ON CHOOSING THE NUMBER OR READS TO ANALYZE
In the publication, we show that very little is gained from sampling over 1 million reads for most species. It is therefore advised that users start with 100,000 reads (or even less), and monitor the computational resource usage and also the annotation results. Transposome runs pretty fast, so it is easy to add more reads and compare how this influences the annotation results. In many cases, I have observed that analyzing many millions of reads adds no more information than analyzing a few hundred thousand, it just makes the analysis take much longer and uses more resources. So, be very careful choosing the number of reads, you can always add more. It is not a good idea to start with millions of reads without a good reason to do so.

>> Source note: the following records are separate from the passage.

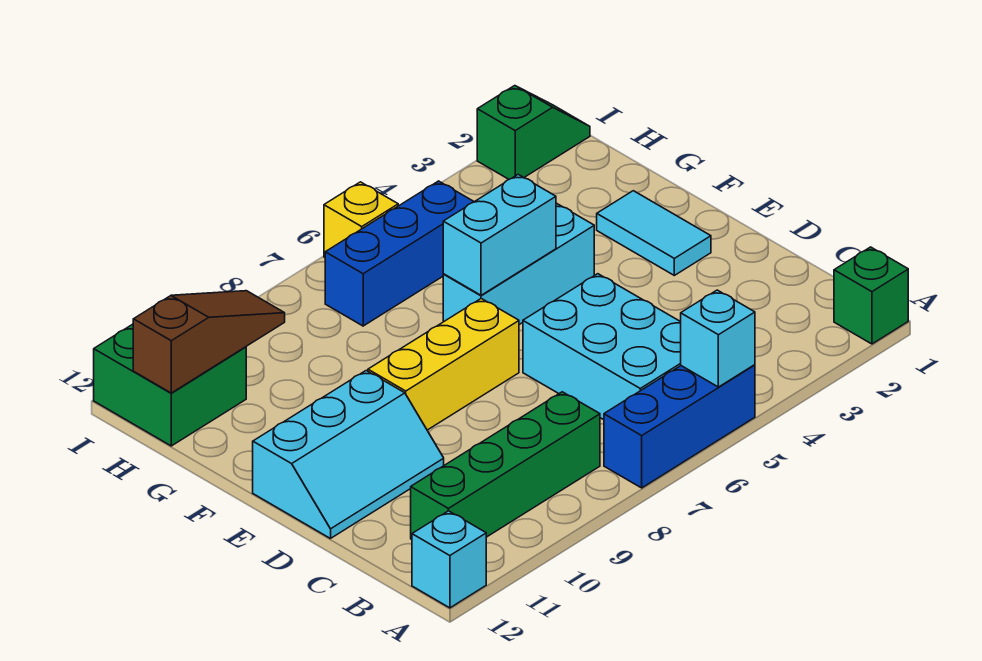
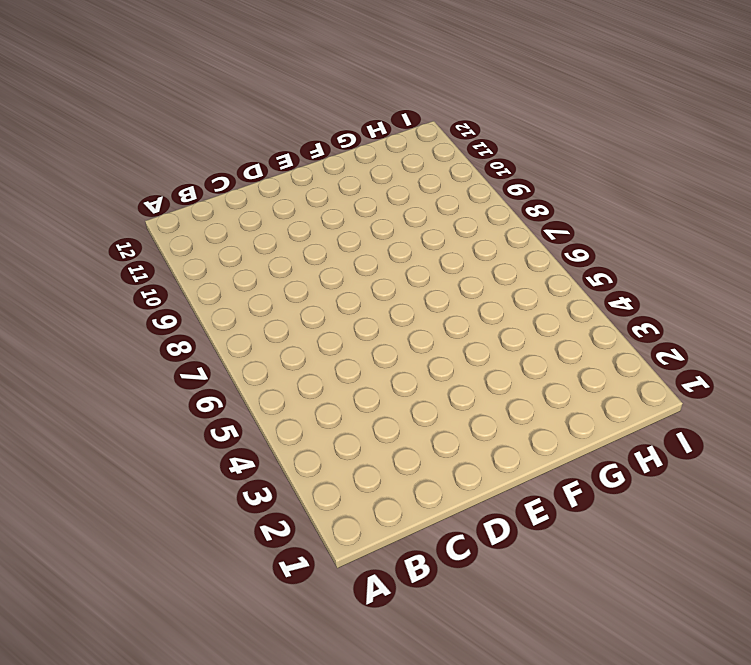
none -> green 1x1 brick [834,247,908,344]
none -> blue 1x3 brick [604,365,755,488]
none -> cyan 1x1 brick [412,511,486,608]

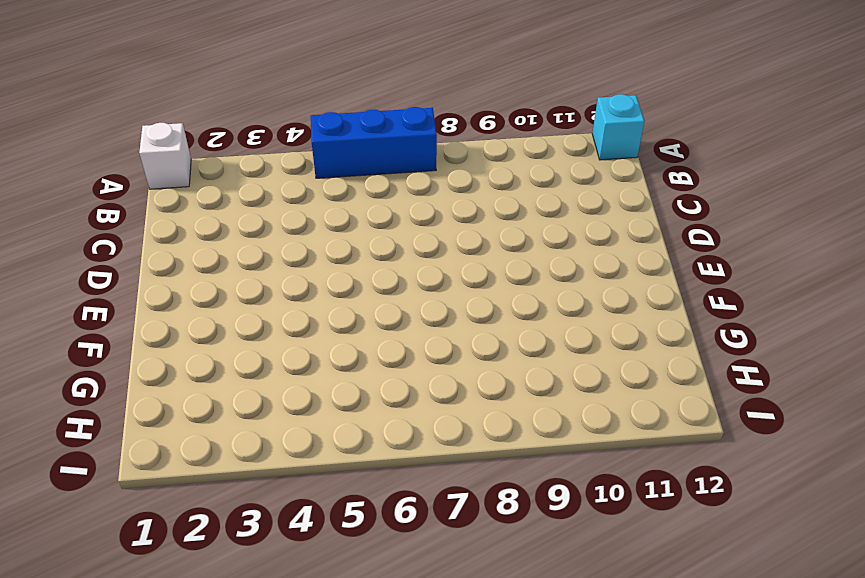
white 1x1 brick [139,123,191,189] -> green 1x1 brick [834,247,908,344]
none -> cyan 2x3 brick [523,274,681,420]
none -> green 1x4 brick [411,392,600,539]
none -> cyan 2x3 slope [253,371,444,539]

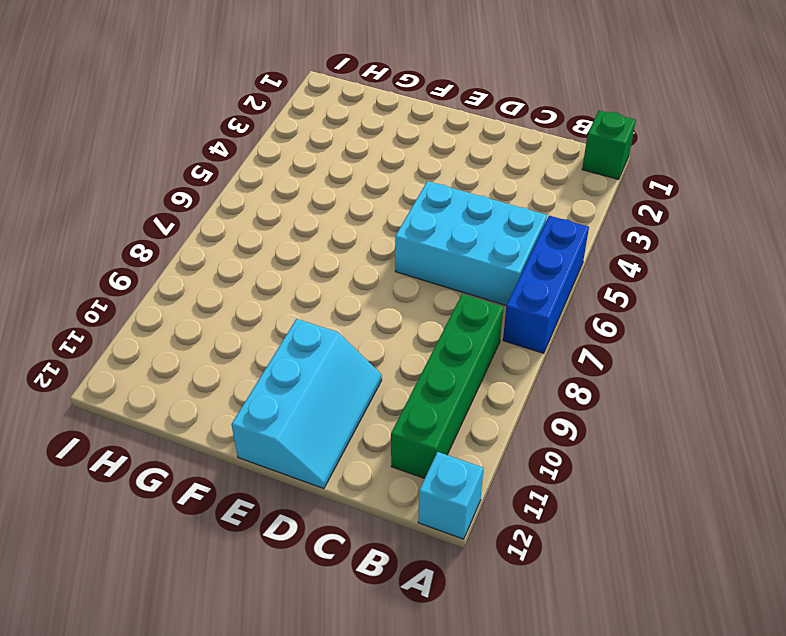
none -> cyan 1x2 tile [597,191,711,275]
none -> yellow 1x3 brick [368,299,519,430]
none -> cyan 1x3 brick [443,203,594,325]

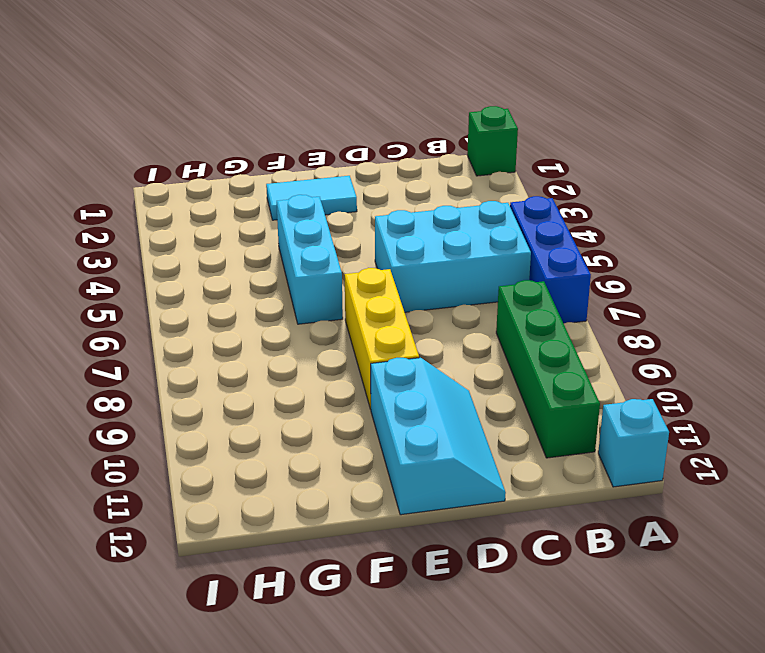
none -> blue 1x3 brick [325,181,474,326]
none -> green 2x2 brick [94,324,246,446]
none -> green 1x2 slope [477,86,590,179]

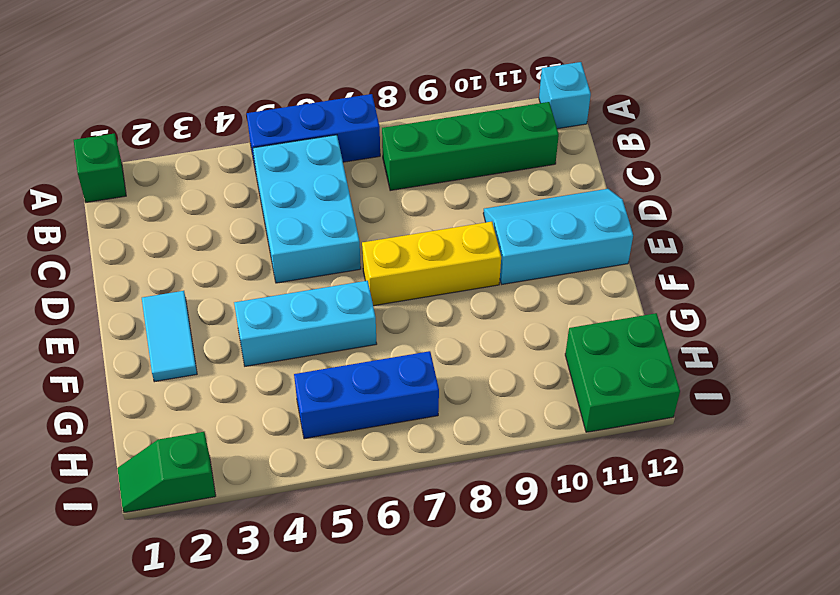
none -> yellow 1x1 brick [324,182,398,257]
none -> cyan 1x1 brick [681,290,755,387]
none -> cyan 1x2 brick [443,175,556,295]

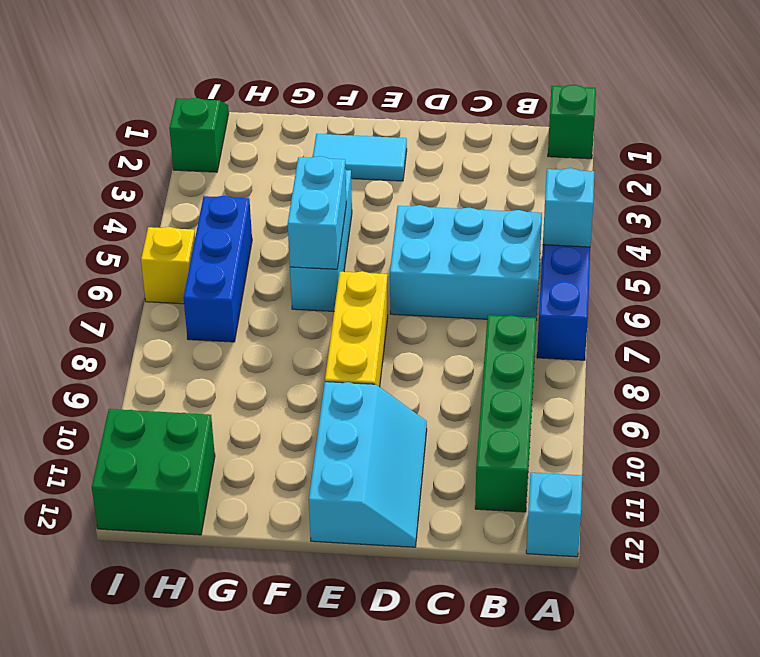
none -> brown 1x3 slope [133,291,285,393]

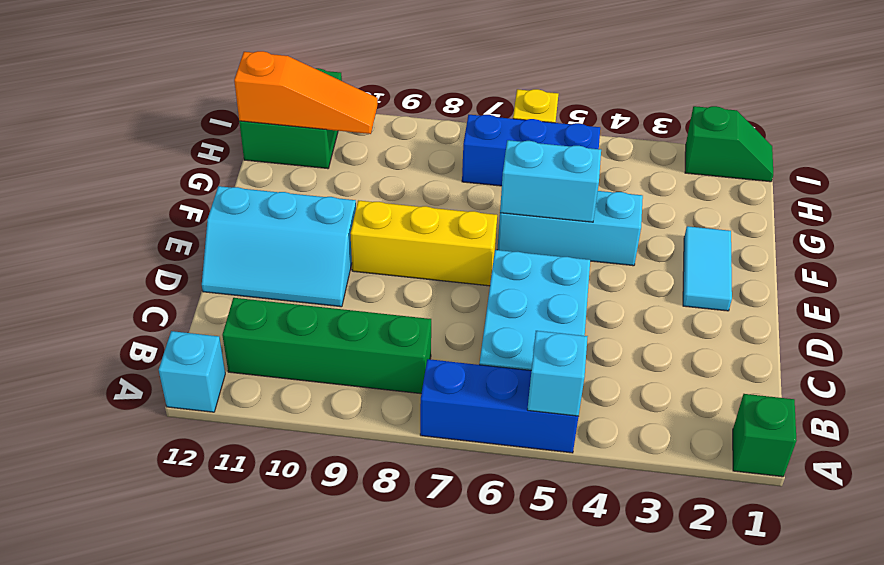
orange 1x3 slope [234,51,378,134] -> brown 1x3 slope [133,291,285,393]

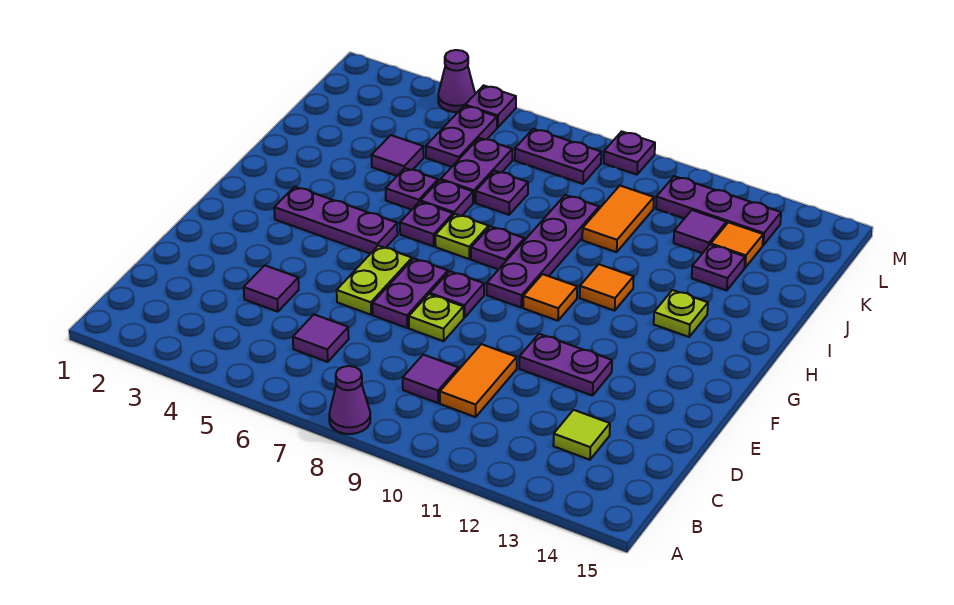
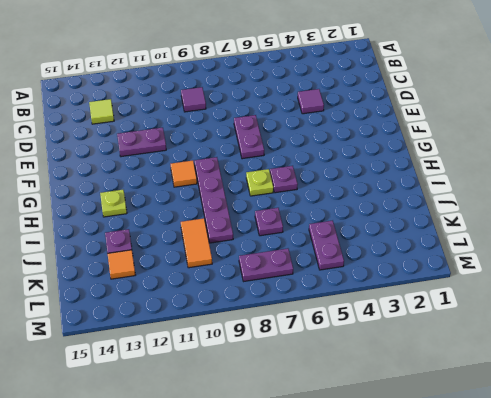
none -> purple 1x1 cone [329,366,371,434]
none -> purple 1x1 tile [293,315,349,362]
none -> orange 1x2 tile [440,344,517,417]
none -> lime 1x2 plate [337,246,412,315]

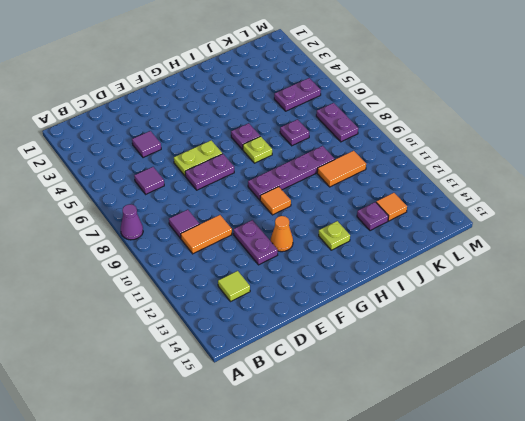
orange 1x1 cone [271,216,293,252] -> none
none -> lime 1x1 plate [409,294,464,341]
none -> purple 1x1 plate [430,271,484,318]
none -> purple 1x3 plate [274,187,398,254]
none -> purple 1x1 plate [471,226,524,270]

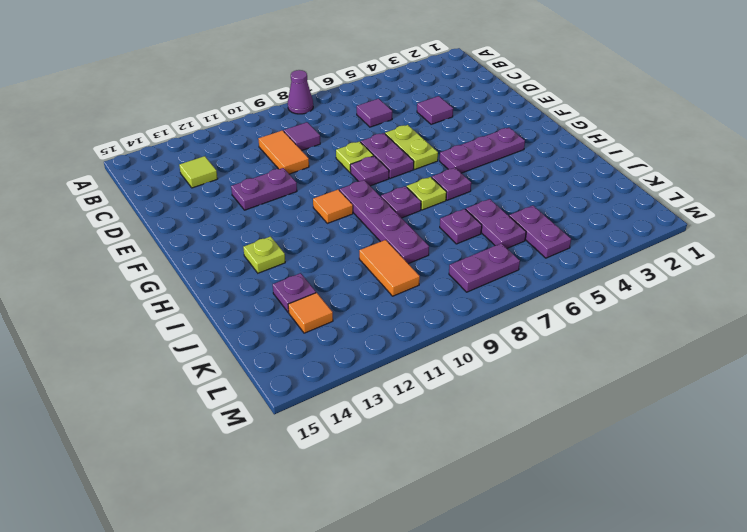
none -> orange 1x1 tile [580,264,634,311]
none -> purple 1x1 plate [386,168,438,210]
none -> purple 1x1 plate [421,180,473,216]
none -> purple 1x1 tile [372,135,424,176]

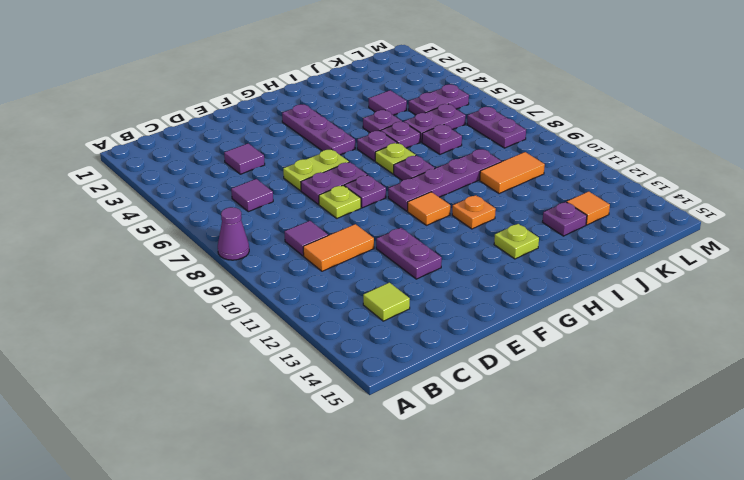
orange 1x1 plate [452,195,496,229] -> orange 1x1 tile [580,264,634,311]
none -> purple 1x1 tile [674,210,726,253]
none -> purple 1x3 plate [656,176,781,245]
none -> purple 1x1 cone [438,50,475,112]
none -> purple 1x1 plate [465,85,516,128]

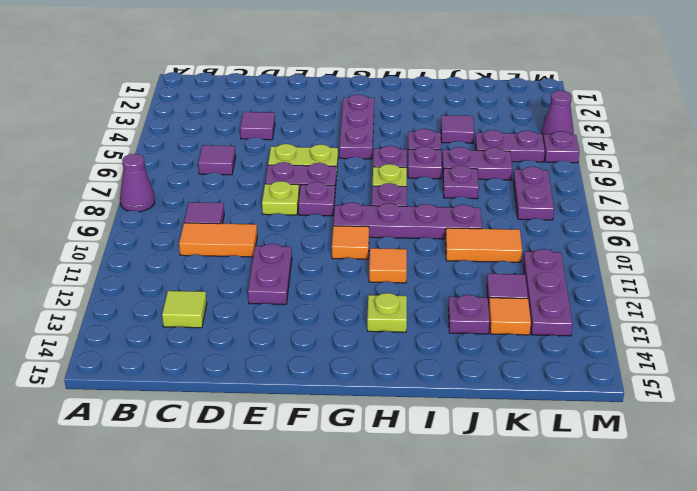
none -> purple 1x1 plate [604,131,655,175]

See the section on setting the appropriate thread level for how to choose the optimal values for the
sequence_num entries in the configuration file. Also, be sure to read the section on creating the correct repeat database format for annotation before getting started.
If you are planning to use Transposome for Illumina data (~100bp reads), then the defaults settings are fine. However, if you are going to be using long read data, some special considerations need to be taken. Specifically, see the running Transposome with long read data section for more details.